Task prompt
The records below need to be restated word for word.

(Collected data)
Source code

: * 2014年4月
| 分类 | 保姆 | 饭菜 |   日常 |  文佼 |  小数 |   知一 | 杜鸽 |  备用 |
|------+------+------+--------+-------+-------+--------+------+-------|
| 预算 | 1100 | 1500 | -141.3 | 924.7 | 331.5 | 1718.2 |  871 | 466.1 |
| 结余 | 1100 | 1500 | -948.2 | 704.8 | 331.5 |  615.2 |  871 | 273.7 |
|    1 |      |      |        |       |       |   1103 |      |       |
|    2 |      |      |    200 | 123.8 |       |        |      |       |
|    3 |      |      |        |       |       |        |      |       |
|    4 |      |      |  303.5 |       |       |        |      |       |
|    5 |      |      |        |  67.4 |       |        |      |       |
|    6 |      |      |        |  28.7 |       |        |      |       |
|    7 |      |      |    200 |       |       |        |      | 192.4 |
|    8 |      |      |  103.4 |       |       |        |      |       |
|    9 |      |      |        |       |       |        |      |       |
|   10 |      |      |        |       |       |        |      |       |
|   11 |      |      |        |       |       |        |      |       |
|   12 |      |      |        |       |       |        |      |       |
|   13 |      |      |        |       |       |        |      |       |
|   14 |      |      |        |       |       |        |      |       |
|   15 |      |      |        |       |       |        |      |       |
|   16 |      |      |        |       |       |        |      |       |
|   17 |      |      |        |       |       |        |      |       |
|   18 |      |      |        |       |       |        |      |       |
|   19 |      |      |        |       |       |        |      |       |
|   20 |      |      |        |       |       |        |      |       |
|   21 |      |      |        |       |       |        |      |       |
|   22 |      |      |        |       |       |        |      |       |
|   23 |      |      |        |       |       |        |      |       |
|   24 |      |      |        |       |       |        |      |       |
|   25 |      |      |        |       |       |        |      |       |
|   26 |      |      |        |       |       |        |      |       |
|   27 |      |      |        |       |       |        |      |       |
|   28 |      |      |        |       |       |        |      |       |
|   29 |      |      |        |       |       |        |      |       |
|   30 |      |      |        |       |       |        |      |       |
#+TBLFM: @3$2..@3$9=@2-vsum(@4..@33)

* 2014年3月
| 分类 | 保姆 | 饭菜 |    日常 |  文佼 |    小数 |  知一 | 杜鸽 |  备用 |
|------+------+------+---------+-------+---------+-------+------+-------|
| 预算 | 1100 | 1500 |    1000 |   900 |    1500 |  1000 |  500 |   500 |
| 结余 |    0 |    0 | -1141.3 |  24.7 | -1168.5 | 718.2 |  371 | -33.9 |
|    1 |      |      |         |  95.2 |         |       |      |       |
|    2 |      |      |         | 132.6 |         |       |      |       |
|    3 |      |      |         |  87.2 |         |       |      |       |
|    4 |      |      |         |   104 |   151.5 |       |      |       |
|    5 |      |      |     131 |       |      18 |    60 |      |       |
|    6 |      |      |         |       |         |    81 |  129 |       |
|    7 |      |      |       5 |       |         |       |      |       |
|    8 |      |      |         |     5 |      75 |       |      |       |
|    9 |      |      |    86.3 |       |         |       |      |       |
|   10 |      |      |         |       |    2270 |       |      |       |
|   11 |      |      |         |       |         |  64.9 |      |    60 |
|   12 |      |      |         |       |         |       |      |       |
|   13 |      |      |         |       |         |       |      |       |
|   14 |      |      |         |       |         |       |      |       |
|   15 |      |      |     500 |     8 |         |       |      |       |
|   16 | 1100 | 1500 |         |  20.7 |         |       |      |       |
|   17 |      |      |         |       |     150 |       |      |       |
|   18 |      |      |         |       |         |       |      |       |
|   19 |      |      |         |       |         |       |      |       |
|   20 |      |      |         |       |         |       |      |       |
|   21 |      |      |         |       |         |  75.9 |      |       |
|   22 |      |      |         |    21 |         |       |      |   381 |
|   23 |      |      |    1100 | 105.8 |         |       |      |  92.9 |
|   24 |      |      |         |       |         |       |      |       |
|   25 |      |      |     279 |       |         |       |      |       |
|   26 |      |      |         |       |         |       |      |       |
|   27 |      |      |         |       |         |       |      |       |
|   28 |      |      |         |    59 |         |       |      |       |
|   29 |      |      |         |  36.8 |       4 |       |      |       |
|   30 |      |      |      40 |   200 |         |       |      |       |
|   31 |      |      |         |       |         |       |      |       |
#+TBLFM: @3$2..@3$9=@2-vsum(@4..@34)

Answer for this exercise
Source code

: * 2014年4月
| 分类 | 保姆 | 饭菜 |   日常 |  文佼 |  小数 |   知一 | 杜鸽 |  备用 |
|------+------+------+--------+-------+-------+--------+------+-------|
| 预算 | 1100 | 1500 | -141.3 | 924.7 | 331.5 | 1718.2 |  871 | 466.1 |
| 结余 | 1100 | 1500 | -948.2 | 704.8 | 331.5 |  615.2 |  871 | 273.7 |
|    1 |      |      |        |       |       |   1103 |      |       |
|    2 |      |      |    200 | 123.8 |       |        |      |       |
|    3 |      |      |        |       |       |        |      |       |
|    4 |      |      |  303.5 |       |       |        |      |       |
|    5 |      |      |        |  67.4 |       |        |      |       |
|    6 |      |      |        |  28.7 |       |        |      |       |
|    7 |      |      |    200 |       |       |        |      | 192.4 |
|    8 |      |      |  103.4 |       |       |        |      |       |
|    9 |      |      |        |       |       |        |      |       |
|   10 |      |      |        |       |       |        |      |       |
|   11 |      |      |        |       |       |        |      |       |
|   12 |      |      |        |       |       |        |      |       |
|   13 |      |      |        |       |       |        |      |       |
|   14 |      |      |        |       |       |        |      |       |
|   15 |      |      |        |       |       |        |      |       |
|   16 |      |      |        |       |       |        |      |       |
|   17 |      |      |        |       |       |        |      |       |
|   18 |      |      |        |       |       |        |      |       |
|   19 |      |      |        |       |       |        |      |       |
|   20 |      |      |        |       |       |        |      |       |
|   21 |      |      |        |       |       |        |      |       |
|   22 |      |      |        |       |       |        |      |       |
|   23 |      |      |        |       |       |        |      |       |
|   24 |      |      |        |       |       |        |      |       |
|   25 |      |      |        |       |       |        |      |       |
|   26 |      |      |        |       |       |        |      |       |
|   27 |      |      |        |       |       |        |      |       |
|   28 |      |      |        |       |       |        |      |       |
|   29 |      |      |        |       |       |        |      |       |
|   30 |      |      |        |       |       |        |      |       |
#+TBLFM: @3$2..@3$9=@2-vsum(@4..@33)

* 2014年3月
| 分类 | 保姆 | 饭菜 |    日常 |  文佼 |    小数 |  知一 | 杜鸽 |  备用 |
|------+------+------+---------+-------+---------+-------+------+-------|
| 预算 | 1100 | 1500 |    1000 |   900 |    1500 |  1000 |  500 |   500 |
| 结余 |    0 |    0 | -1141.3 |  24.7 | -1168.5 | 718.2 |  371 | -33.9 |
|    1 |      |      |         |  95.2 |         |       |      |       |
|    2 |      |      |         | 132.6 |         |       |      |       |
|    3 |      |      |         |  87.2 |         |       |      |       |
|    4 |      |      |         |   104 |   151.5 |       |      |       |
|    5 |      |      |     131 |       |      18 |    60 |      |       |
|    6 |      |      |         |       |         |    81 |  129 |       |
|    7 |      |      |       5 |       |         |       |      |       |
|    8 |      |      |         |     5 |      75 |       |      |       |
|    9 |      |      |    86.3 |       |         |       |      |       |
|   10 |      |      |         |       |    2270 |       |      |       |
|   11 |      |      |         |       |         |  64.9 |      |    60 |
|   12 |      |      |         |       |         |       |      |       |
|   13 |      |      |         |       |         |       |      |       |
|   14 |      |      |         |       |         |       |      |       |
|   15 |      |      |     500 |     8 |         |       |      |       |
|   16 | 1100 | 1500 |         |  20.7 |         |       |      |       |
|   17 |      |      |         |       |     150 |       |      |       |
|   18 |      |      |         |       |         |       |      |       |
|   19 |      |      |         |       |         |       |      |       |
|   20 |      |      |         |       |         |       |      |       |
|   21 |      |      |         |       |         |  75.9 |      |       |
|   22 |      |      |         |    21 |         |       |      |   381 |
|   23 |      |      |    1100 | 105.8 |         |       |      |  92.9 |
|   24 |      |      |         |       |         |       |      |       |
|   25 |      |      |     279 |       |         |       |      |       |
|   26 |      |      |         |       |         |       |      |       |
|   27 |      |      |         |       |         |       |      |       |
|   28 |      |      |         |    59 |         |       |      |       |
|   29 |      |      |         |  36.8 |       4 |       |      |       |
|   30 |      |      |      40 |   200 |         |       |      |       |
|   31 |      |      |         |       |         |       |      |       |
#+TBLFM: @3$2..@3$9=@2-vsum(@4..@34)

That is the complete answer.